A senhora com este belissimo chapéu deverá ser a minha bisavó Amélia Olimpia Adelaide Caldeira. Quanto à identidade da criança, que aparenta ter cerca de um ano poderá ser a minha avó Rogéria mas tambem qualquer dos irmãos.

Para mim a genealogia é um passatempo que me interessa pois permite fazer um pouco papel de detective buscando dados desconhecidos. Já dei conta que muita gente não se interessa muito por o que já passou mas eu lá vou continuando a investigar e tambem a publicar estas curiosidades para que não se percam, caso alguma pessoa das gerações vindouras tenha o mesmo interesse que eu.

No trabalho da pesquisa familiar quando já não há familiares vivos para entrevistar resta-nos os documentos que se possam consultar mas tambem por exemplo a fotografia.

A fotografia que publico foi encomendada e executada por um fotógrafo de nome Carlos Evaristo Junior que teve a sua actividade em Espinho nos fins do século XIX e pricipios do século XX ( Uma fonte).
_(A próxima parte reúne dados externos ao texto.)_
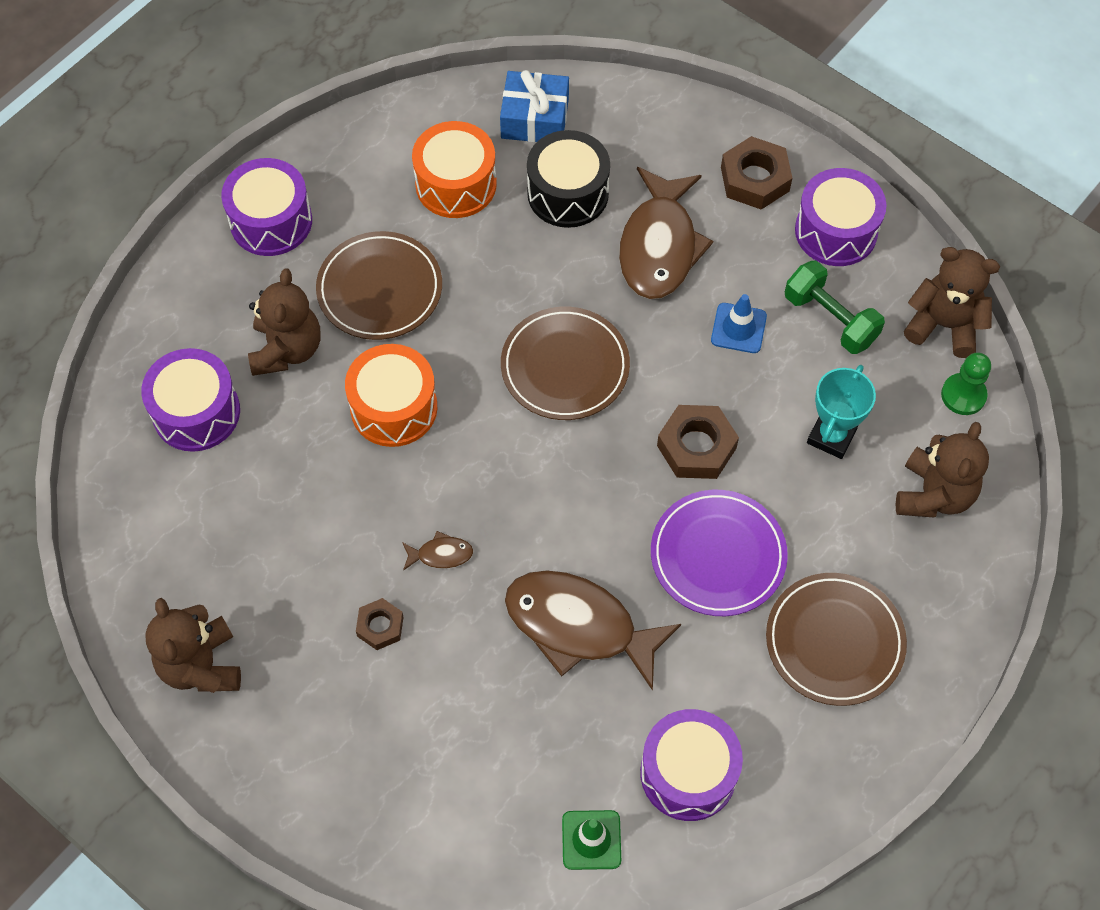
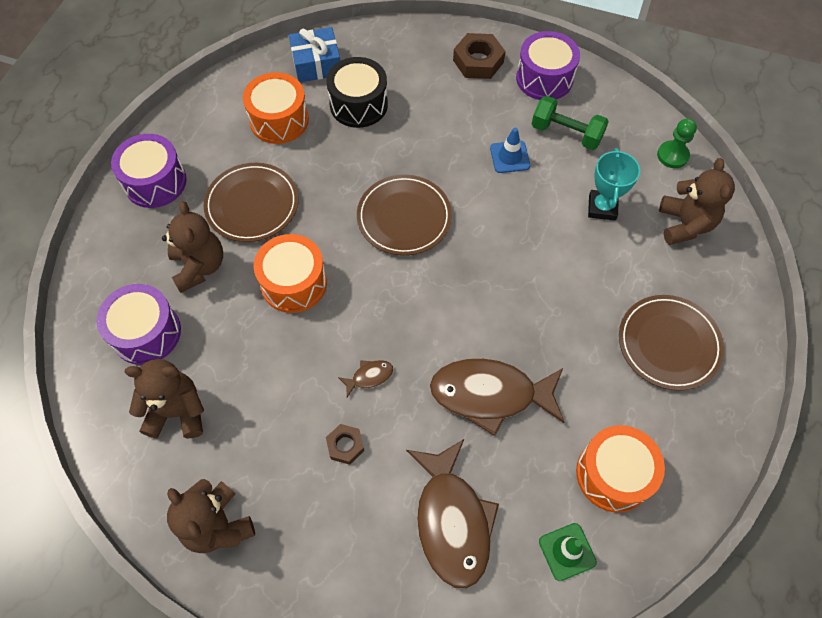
camera: 20 degrees left, 0 degrees up
(659, 246) = (434, 120): brown fish -> brown fish (452, 521)
(688, 773) = (613, 474): purple drum -> orange drum
(696, 447) = (516, 243): brown nut -> none
(718, 555) = (564, 311): purple plate -> none
(944, 325) = (639, 116): brown teddy bear -> brown teddy bear (177, 412)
Segundo um dado que li só em 1901 abre este  Evaristo a sua empresa ( outra fonte). Se assim for a criança na foto só poderá ser o Martinho.

As irmãs Stella e Rogéria foram ambas batizadas em Espinho na igreja de S. Martinho de Anta em 1887. Os assentos dos batizados dos outros irmãos não os encontrei ainda, exceto o Emidio que foi batizado em Castelo Branco.

O que levou os Caldeira Ribeiro a Espinho não sabemos ao certo mas estará provávelmente relacionada com a carreira de José Clemente Ribeiro ao serviço da  Companhia Real de Caminhos de Ferro Portugueses que em 1874 inaugurou estação em Espinho.

Esta vila junto ao mar era muito procurada na época pela sociedade veraneante que vinha tomar banhos de mar e jogar nos casinos ( probido por lei).

Annus horribilis

Terá sido um ano horrível aquele de 1879 na vida da família Pinheiro de Carvalho da Rua da Corredoura em Salvaterra do Extremo. João Henriques de Carvalho tinha vindo lá dos lados da Régua como comerciante conheceu Maria da Graça e teria pedido a sua mão ao pai, meu bisavô João Henriques Pinheiro (1817-1886). Casaram em 29 de Maio de 1865. Em 1879 já tinham nascido 9 filhos. Os dois últimos eram gémeos António e Felizarda, a filha mais velha era a Emilia Albertina que já tinha catorze anos. Morreram os três nesse nefasto ano de 1879 e como se não bastasse também terá padecido Maria da Graça que entretanto não encontrei nos livros de óbitos da paróquia de Nossa Senhora da Conceição.

João Henriques de Carvalho continua a sua vida até ao seu próprio falecimento em 1901. Penso que terá ficado na história da aldeia e penso até que foi benemérito tendo contribuído para a construção do novo cemitério. Foi afinal a morte um facto que viveu com a família de Salvaterra, não diferente de muitas outras nessas épocas. Dos nove filhos a quem deu à luz Maria da Graça sobreviveram duas filhas, a Hermínia e a Adriana. Está última foi mãe do actor Raúl de Carvalho que dá nome à avenida pela qual se entra na aldeia e cuja casa está agora na posse da família tendo como residente a Fafá Coimbra.